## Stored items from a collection
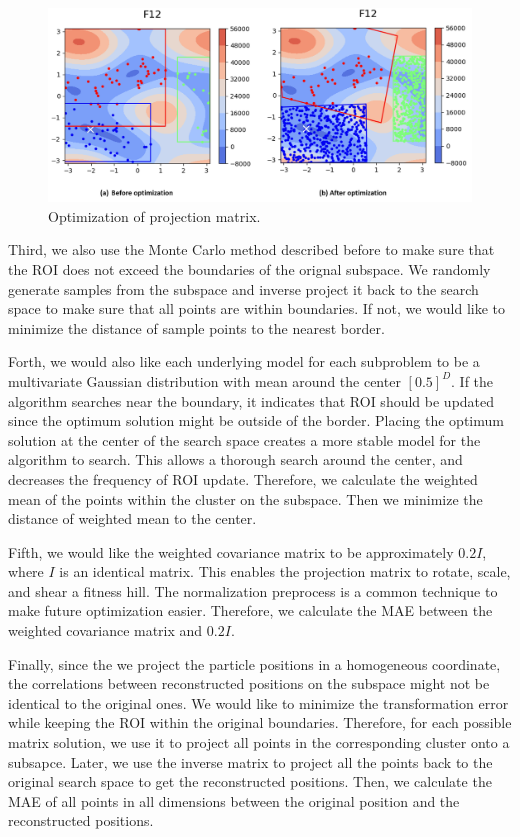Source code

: \begin{figure}
\centering
\includegraphics[width=\textwidth]{Sample_projection}
\caption{Optimization of projection matrix.}\label{fig:Sample_projection}
\end{figure}

Third, we also use the Monte Carlo method described before to make sure that the ROI does not exceed the boundaries of the orignal subspace.
We randomly generate samples from the subspace and inverse project it back to the search space to make sure that all points are within boundaries.
If not, we would like to minimize the distance of sample points to the nearest border.

Forth, we would also like each underlying model for each subproblem 
to be a multivariate Gaussian distribution with mean around the center $[0.5]^D$.
If the algorithm searches near the boundary, it indicates that ROI should be updated since the optimum solution might be outside of the border.
Placing the optimum solution at the center of the search space creates a more stable model for the algorithm to search.
This allows a thorough search around the center, and decreases the frequency of ROI update.
Therefore, we calculate the weighted mean of the points within the cluster on the subspace.
Then we minimize the distance of weighted mean to the center.  

Fifth, we would like the weighted covariance matrix to be approximately $0.2I$, where $I$ is an identical matrix.
This enables the projection matrix to rotate, scale, and shear a fitness hill.
The normalization preprocess is a common technique to make future optimization easier.
Therefore, we calculate the MAE between the weighted covariance matrix and $0.2I$.  

Finally, since the we project the particle positions in a homogeneous coordinate,
the correlations between reconstructed positions on the subspace might not be identical to the original ones.
We would like to minimize the transformation error while keeping the ROI within the original boundaries.
Therefore, for each possible matrix solution, we use it to project all points in the corresponding cluster onto a subsapce.
Later, we use the inverse matrix to project all the points back to the original search space to get the reconstructed positions.
Then, we calculate the MAE of all points in all dimensions between the original position and the reconstructed positions.


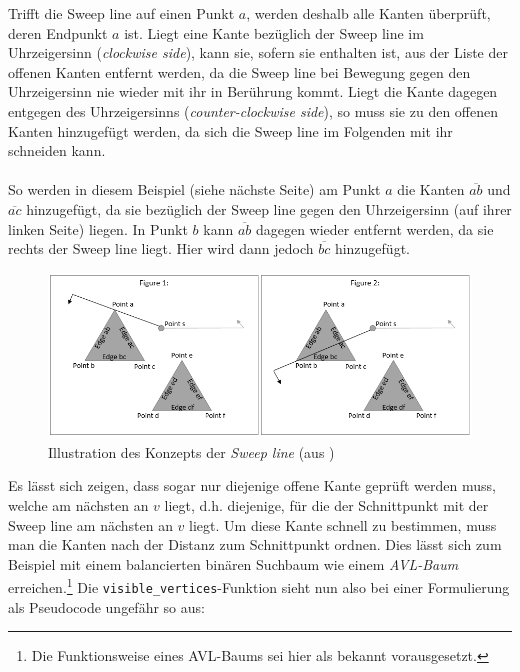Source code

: \documentclass[a4paper, notitlepage, 12pt]{scrartcl}
\begin{document}
 Trifft die Sweep line auf einen Punkt $a$, werden deshalb alle Kanten überprüft, deren Endpunkt $a$ ist. Liegt eine Kante bezüglich der Sweep line im Uhrzeigersinn (\emph{clockwise side}), kann sie, sofern sie enthalten ist, aus der Liste der offenen Kanten entfernt werden, da die Sweep line bei Bewegung gegen den Uhrzeigersinn nie wieder mit ihr in Berührung kommt. Liegt die Kante dagegen entgegen des Uhrzeigersinns (\emph{counter-clockwise side}), so muss sie zu den offenen Kanten hinzugefügt werden, da sich die Sweep line im Folgenden mit ihr schneiden kann. \\ \\
 So werden in diesem Beispiel (siehe nächste Seite) am Punkt $a$ die Kanten $\overline{ab}$ und $\overline{ac}$ hinzugefügt, da sie bezüglich der Sweep line gegen den Uhrzeigersinn (auf ihrer linken Seite) liegen. In Punkt $b$ kann $\overline{ab}$ dagegen wieder entfernt werden, da sie rechts der Sweep line liegt. Hier wird dann jedoch $\overline{bc}$ hinzugefügt.
  \begin{figure}[H]
 	\centering \includegraphics[scale=0.6]{pics/lee_figure1}
 	\caption{Illustration des Konzepts der \emph{Sweep line} (aus \cite{Src:pyvistwo})}
 \end{figure}
Es lässt sich zeigen, dass sogar nur diejenige offene Kante geprüft werden muss, welche am nächsten an $v$ liegt, d.h. diejenige, für die der Schnittpunkt mit der Sweep line am nächsten an $v$ liegt. Um diese Kante schnell zu bestimmen, muss man die Kanten nach der Distanz zum Schnittpunkt ordnen. Dies lässt sich zum Beispiel mit einem balancierten binären Suchbaum wie einem \emph{AVL-Baum} erreichen.\footnote{Die Funktionsweise eines AVL-Baums sei hier als bekannt vorausgesetzt.}\cite{Src:pyvistwo} Die \texttt{visible\_vertices}-Funktion sieht nun also bei einer Formulierung als Pseudocode ungefähr so aus:
\end{document}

## Problem requirements
Produce the data again character for character, with the images left out.

## Task output
Source code

: \begin{figure}
\centering
\includegraphics[width=\textwidth]{Sample_projection}
\caption{Optimization of projection matrix.}\label{fig:Sample_projection}
\end{figure}

Third, we also use the Monte Carlo method described before to make sure that the ROI does not exceed the boundaries of the orignal subspace.
We randomly generate samples from the subspace and inverse project it back to the search space to make sure that all points are within boundaries.
If not, we would like to minimize the distance of sample points to the nearest border.

Forth, we would also like each underlying model for each subproblem 
to be a multivariate Gaussian distribution with mean around the center $[0.5]^D$.
If the algorithm searches near the boundary, it indicates that ROI should be updated since the optimum solution might be outside of the border.
Placing the optimum solution at the center of the search space creates a more stable model for the algorithm to search.
This allows a thorough search around the center, and decreases the frequency of ROI update.
Therefore, we calculate the weighted mean of the points within the cluster on the subspace.
Then we minimize the distance of weighted mean to the center.  

Fifth, we would like the weighted covariance matrix to be approximately $0.2I$, where $I$ is an identical matrix.
This enables the projection matrix to rotate, scale, and shear a fitness hill.
The normalization preprocess is a common technique to make future optimization easier.
Therefore, we calculate the MAE between the weighted covariance matrix and $0.2I$.  

Finally, since the we project the particle positions in a homogeneous coordinate,
the correlations between reconstructed positions on the subspace might not be identical to the original ones.
We would like to minimize the transformation error while keeping the ROI within the original boundaries.
Therefore, for each possible matrix solution, we use it to project all points in the corresponding cluster onto a subsapce.
Later, we use the inverse matrix to project all the points back to the original search space to get the reconstructed positions.
Then, we calculate the MAE of all points in all dimensions between the original position and the reconstructed positions.


Source code

: \documentclass[a4paper, notitlepage, 12pt]{scrartcl}
\begin{document}
 Trifft die Sweep line auf einen Punkt $a$, werden deshalb alle Kanten überprüft, deren Endpunkt $a$ ist. Liegt eine Kante bezüglich der Sweep line im Uhrzeigersinn (\emph{clockwise side}), kann sie, sofern sie enthalten ist, aus der Liste der offenen Kanten entfernt werden, da die Sweep line bei Bewegung gegen den Uhrzeigersinn nie wieder mit ihr in Berührung kommt. Liegt die Kante dagegen entgegen des Uhrzeigersinns (\emph{counter-clockwise side}), so muss sie zu den offenen Kanten hinzugefügt werden, da sich die Sweep line im Folgenden mit ihr schneiden kann. \\ \\
 So werden in diesem Beispiel (siehe nächste Seite) am Punkt $a$ die Kanten $\overline{ab}$ und $\overline{ac}$ hinzugefügt, da sie bezüglich der Sweep line gegen den Uhrzeigersinn (auf ihrer linken Seite) liegen. In Punkt $b$ kann $\overline{ab}$ dagegen wieder entfernt werden, da sie rechts der Sweep line liegt. Hier wird dann jedoch $\overline{bc}$ hinzugefügt.
  \begin{figure}[H]
 	\centering \includegraphics[scale=0.6]{pics/lee_figure1}
 	\caption{Illustration des Konzepts der \emph{Sweep line} (aus \cite{Src:pyvistwo})}
 \end{figure}
Es lässt sich zeigen, dass sogar nur diejenige offene Kante geprüft werden muss, welche am nächsten an $v$ liegt, d.h. diejenige, für die der Schnittpunkt mit der Sweep line am nächsten an $v$ liegt. Um diese Kante schnell zu bestimmen, muss man die Kanten nach der Distanz zum Schnittpunkt ordnen. Dies lässt sich zum Beispiel mit einem balancierten binären Suchbaum wie einem \emph{AVL-Baum} erreichen.\footnote{Die Funktionsweise eines AVL-Baums sei hier als bekannt vorausgesetzt.}\cite{Src:pyvistwo} Die \texttt{visible\_vertices}-Funktion sieht nun also bei einer Formulierung als Pseudocode ungefähr so aus:
\end{document}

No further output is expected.